Rewrite the lines below, replacing every occurrence of "Kredsløb" with "Netværk" and keeping everything else unchanged. Omit the pictures from your answer.
= = = = =
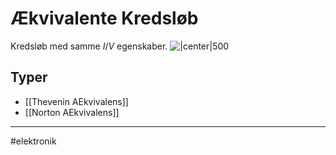 # Ækvivalente Kredsløb 
Kredsløb med samme $I/V$ egenskaber. 
![|center|500](https://www.allaboutcircuits.com/uploads/articles/Thevenin-and-Norton-Equivalent-Circuits_1.png)

## Typer
- [[Thevenin AEkvivalens]]
- [[Norton AEkvivalens]]

---
#elektronik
= = = = =
» EXPECTED OUTPUT:
 # Ækvivalente Netværk 
Netværk med samme $I/V$ egenskaber. 
![|center|500](https://www.allaboutcircuits.com/uploads/articles/Thevenin-and-Norton-Equivalent-Circuits_1.png)

## Typer
- [[Thevenin AEkvivalens]]
- [[Norton AEkvivalens]]

---
#elektronik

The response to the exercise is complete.